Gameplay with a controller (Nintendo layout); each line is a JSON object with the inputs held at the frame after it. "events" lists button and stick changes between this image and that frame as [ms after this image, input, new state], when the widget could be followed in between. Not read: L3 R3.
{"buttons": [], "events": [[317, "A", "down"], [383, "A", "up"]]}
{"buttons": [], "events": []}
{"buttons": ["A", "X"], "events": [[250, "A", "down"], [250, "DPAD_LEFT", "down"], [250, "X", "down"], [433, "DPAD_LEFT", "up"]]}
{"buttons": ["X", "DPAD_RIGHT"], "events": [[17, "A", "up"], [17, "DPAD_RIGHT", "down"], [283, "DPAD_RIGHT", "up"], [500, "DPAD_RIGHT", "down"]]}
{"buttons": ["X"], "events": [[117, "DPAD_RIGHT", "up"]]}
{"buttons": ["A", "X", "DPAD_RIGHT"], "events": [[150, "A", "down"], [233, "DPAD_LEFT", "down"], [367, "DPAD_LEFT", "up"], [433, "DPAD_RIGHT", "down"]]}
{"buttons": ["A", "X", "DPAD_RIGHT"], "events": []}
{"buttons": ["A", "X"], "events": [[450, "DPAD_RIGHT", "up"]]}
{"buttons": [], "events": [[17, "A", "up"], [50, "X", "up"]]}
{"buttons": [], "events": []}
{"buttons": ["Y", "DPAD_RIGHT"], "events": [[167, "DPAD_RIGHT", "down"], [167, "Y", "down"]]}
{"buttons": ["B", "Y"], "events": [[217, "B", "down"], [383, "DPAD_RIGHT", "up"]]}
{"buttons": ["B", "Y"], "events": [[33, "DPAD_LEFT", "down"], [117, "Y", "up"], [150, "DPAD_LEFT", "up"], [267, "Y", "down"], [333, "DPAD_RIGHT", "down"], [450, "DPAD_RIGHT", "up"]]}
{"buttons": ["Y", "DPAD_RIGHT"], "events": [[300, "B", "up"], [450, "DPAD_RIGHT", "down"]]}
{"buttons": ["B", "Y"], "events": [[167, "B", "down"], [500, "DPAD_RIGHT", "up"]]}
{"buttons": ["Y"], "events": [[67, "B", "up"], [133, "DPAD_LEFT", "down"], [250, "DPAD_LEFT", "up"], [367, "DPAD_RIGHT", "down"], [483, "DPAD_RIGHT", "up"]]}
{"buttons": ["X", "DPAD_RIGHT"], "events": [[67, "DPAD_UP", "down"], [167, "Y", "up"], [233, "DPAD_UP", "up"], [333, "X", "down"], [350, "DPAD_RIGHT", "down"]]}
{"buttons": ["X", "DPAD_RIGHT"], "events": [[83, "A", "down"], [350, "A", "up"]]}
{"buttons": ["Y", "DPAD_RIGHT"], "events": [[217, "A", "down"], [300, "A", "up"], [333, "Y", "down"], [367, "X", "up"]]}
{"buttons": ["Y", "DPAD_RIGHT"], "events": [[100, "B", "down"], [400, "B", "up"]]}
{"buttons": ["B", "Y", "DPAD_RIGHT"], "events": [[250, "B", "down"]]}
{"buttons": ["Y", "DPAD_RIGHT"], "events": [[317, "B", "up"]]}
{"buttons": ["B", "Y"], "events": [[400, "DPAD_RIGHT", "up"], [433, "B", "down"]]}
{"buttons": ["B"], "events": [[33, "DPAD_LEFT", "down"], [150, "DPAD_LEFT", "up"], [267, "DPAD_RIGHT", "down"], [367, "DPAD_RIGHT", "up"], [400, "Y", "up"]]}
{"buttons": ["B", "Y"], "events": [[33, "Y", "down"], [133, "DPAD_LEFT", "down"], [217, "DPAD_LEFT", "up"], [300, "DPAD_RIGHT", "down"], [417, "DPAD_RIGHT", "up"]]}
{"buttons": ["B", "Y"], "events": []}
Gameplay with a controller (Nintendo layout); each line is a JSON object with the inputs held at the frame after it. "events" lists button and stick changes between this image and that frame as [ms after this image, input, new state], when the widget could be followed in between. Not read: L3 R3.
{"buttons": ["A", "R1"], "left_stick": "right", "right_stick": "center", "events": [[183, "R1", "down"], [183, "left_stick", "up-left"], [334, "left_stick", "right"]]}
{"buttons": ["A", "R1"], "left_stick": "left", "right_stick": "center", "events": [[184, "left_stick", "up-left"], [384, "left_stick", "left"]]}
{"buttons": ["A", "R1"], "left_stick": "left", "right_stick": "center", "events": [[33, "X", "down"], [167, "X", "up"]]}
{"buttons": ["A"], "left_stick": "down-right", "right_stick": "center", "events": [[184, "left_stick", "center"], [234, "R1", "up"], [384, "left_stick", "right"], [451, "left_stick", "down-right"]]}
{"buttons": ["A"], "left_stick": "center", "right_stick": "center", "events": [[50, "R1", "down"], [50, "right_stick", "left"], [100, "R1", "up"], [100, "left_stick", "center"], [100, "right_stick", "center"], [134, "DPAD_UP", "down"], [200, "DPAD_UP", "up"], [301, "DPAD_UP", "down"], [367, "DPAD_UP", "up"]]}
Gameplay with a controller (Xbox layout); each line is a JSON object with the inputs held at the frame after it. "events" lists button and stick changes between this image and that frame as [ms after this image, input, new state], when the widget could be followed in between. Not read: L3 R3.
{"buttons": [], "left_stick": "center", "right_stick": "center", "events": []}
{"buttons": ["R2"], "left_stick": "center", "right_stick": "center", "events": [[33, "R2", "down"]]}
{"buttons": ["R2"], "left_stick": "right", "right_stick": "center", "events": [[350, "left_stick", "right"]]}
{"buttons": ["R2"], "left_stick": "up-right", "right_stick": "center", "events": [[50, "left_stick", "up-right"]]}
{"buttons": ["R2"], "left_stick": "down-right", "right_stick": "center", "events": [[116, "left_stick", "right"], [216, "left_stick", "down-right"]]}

--------------------------------

● **EXERCISE DETAILS**
Please copy out every entry word for word.

● **ANSWER**
Gameplay with a controller (Nintendo layout); each line is a JSON object with the inputs held at the frame after it. "events" lists button and stick changes between this image and that frame as [ms after this image, input, new state], when the widget could be followed in between. Not read: L3 R3.
{"buttons": [], "events": [[317, "A", "down"], [383, "A", "up"]]}
{"buttons": [], "events": []}
{"buttons": ["A", "X"], "events": [[250, "A", "down"], [250, "DPAD_LEFT", "down"], [250, "X", "down"], [433, "DPAD_LEFT", "up"]]}
{"buttons": ["X", "DPAD_RIGHT"], "events": [[17, "A", "up"], [17, "DPAD_RIGHT", "down"], [283, "DPAD_RIGHT", "up"], [500, "DPAD_RIGHT", "down"]]}
{"buttons": ["X"], "events": [[117, "DPAD_RIGHT", "up"]]}
{"buttons": ["A", "X", "DPAD_RIGHT"], "events": [[150, "A", "down"], [233, "DPAD_LEFT", "down"], [367, "DPAD_LEFT", "up"], [433, "DPAD_RIGHT", "down"]]}
{"buttons": ["A", "X", "DPAD_RIGHT"], "events": []}
{"buttons": ["A", "X"], "events": [[450, "DPAD_RIGHT", "up"]]}
{"buttons": [], "events": [[17, "A", "up"], [50, "X", "up"]]}
{"buttons": [], "events": []}
{"buttons": ["Y", "DPAD_RIGHT"], "events": [[167, "DPAD_RIGHT", "down"], [167, "Y", "down"]]}
{"buttons": ["B", "Y"], "events": [[217, "B", "down"], [383, "DPAD_RIGHT", "up"]]}
{"buttons": ["B", "Y"], "events": [[33, "DPAD_LEFT", "down"], [117, "Y", "up"], [150, "DPAD_LEFT", "up"], [267, "Y", "down"], [333, "DPAD_RIGHT", "down"], [450, "DPAD_RIGHT", "up"]]}
{"buttons": ["Y", "DPAD_RIGHT"], "events": [[300, "B", "up"], [450, "DPAD_RIGHT", "down"]]}
{"buttons": ["B", "Y"], "events": [[167, "B", "down"], [500, "DPAD_RIGHT", "up"]]}
{"buttons": ["Y"], "events": [[67, "B", "up"], [133, "DPAD_LEFT", "down"], [250, "DPAD_LEFT", "up"], [367, "DPAD_RIGHT", "down"], [483, "DPAD_RIGHT", "up"]]}
{"buttons": ["X", "DPAD_RIGHT"], "events": [[67, "DPAD_UP", "down"], [167, "Y", "up"], [233, "DPAD_UP", "up"], [333, "X", "down"], [350, "DPAD_RIGHT", "down"]]}
{"buttons": ["X", "DPAD_RIGHT"], "events": [[83, "A", "down"], [350, "A", "up"]]}
{"buttons": ["Y", "DPAD_RIGHT"], "events": [[217, "A", "down"], [300, "A", "up"], [333, "Y", "down"], [367, "X", "up"]]}
{"buttons": ["Y", "DPAD_RIGHT"], "events": [[100, "B", "down"], [400, "B", "up"]]}
{"buttons": ["B", "Y", "DPAD_RIGHT"], "events": [[250, "B", "down"]]}
{"buttons": ["Y", "DPAD_RIGHT"], "events": [[317, "B", "up"]]}
{"buttons": ["B", "Y"], "events": [[400, "DPAD_RIGHT", "up"], [433, "B", "down"]]}
{"buttons": ["B"], "events": [[33, "DPAD_LEFT", "down"], [150, "DPAD_LEFT", "up"], [267, "DPAD_RIGHT", "down"], [367, "DPAD_RIGHT", "up"], [400, "Y", "up"]]}
{"buttons": ["B", "Y"], "events": [[33, "Y", "down"], [133, "DPAD_LEFT", "down"], [217, "DPAD_LEFT", "up"], [300, "DPAD_RIGHT", "down"], [417, "DPAD_RIGHT", "up"]]}
{"buttons": ["B", "Y"], "events": []}
Gameplay with a controller (Nintendo layout); each line is a JSON object with the inputs held at the frame after it. "events" lists button and stick changes between this image and that frame as [ms after this image, input, new state], when the widget could be followed in between. Not read: L3 R3.
{"buttons": ["A", "R1"], "left_stick": "right", "right_stick": "center", "events": [[183, "R1", "down"], [183, "left_stick", "up-left"], [334, "left_stick", "right"]]}
{"buttons": ["A", "R1"], "left_stick": "left", "right_stick": "center", "events": [[184, "left_stick", "up-left"], [384, "left_stick", "left"]]}
{"buttons": ["A", "R1"], "left_stick": "left", "right_stick": "center", "events": [[33, "X", "down"], [167, "X", "up"]]}
{"buttons": ["A"], "left_stick": "down-right", "right_stick": "center", "events": [[184, "left_stick", "center"], [234, "R1", "up"], [384, "left_stick", "right"], [451, "left_stick", "down-right"]]}
{"buttons": ["A"], "left_stick": "center", "right_stick": "center", "events": [[50, "R1", "down"], [50, "right_stick", "left"], [100, "R1", "up"], [100, "left_stick", "center"], [100, "right_stick", "center"], [134, "DPAD_UP", "down"], [200, "DPAD_UP", "up"], [301, "DPAD_UP", "down"], [367, "DPAD_UP", "up"]]}
Gameplay with a controller (Xbox layout); each line is a JSON object with the inputs held at the frame after it. "events" lists button and stick changes between this image and that frame as [ms after this image, input, new state], when the widget could be followed in between. Not read: L3 R3.
{"buttons": [], "left_stick": "center", "right_stick": "center", "events": []}
{"buttons": ["R2"], "left_stick": "center", "right_stick": "center", "events": [[33, "R2", "down"]]}
{"buttons": ["R2"], "left_stick": "right", "right_stick": "center", "events": [[350, "left_stick", "right"]]}
{"buttons": ["R2"], "left_stick": "up-right", "right_stick": "center", "events": [[50, "left_stick", "up-right"]]}
{"buttons": ["R2"], "left_stick": "down-right", "right_stick": "center", "events": [[116, "left_stick", "right"], [216, "left_stick", "down-right"]]}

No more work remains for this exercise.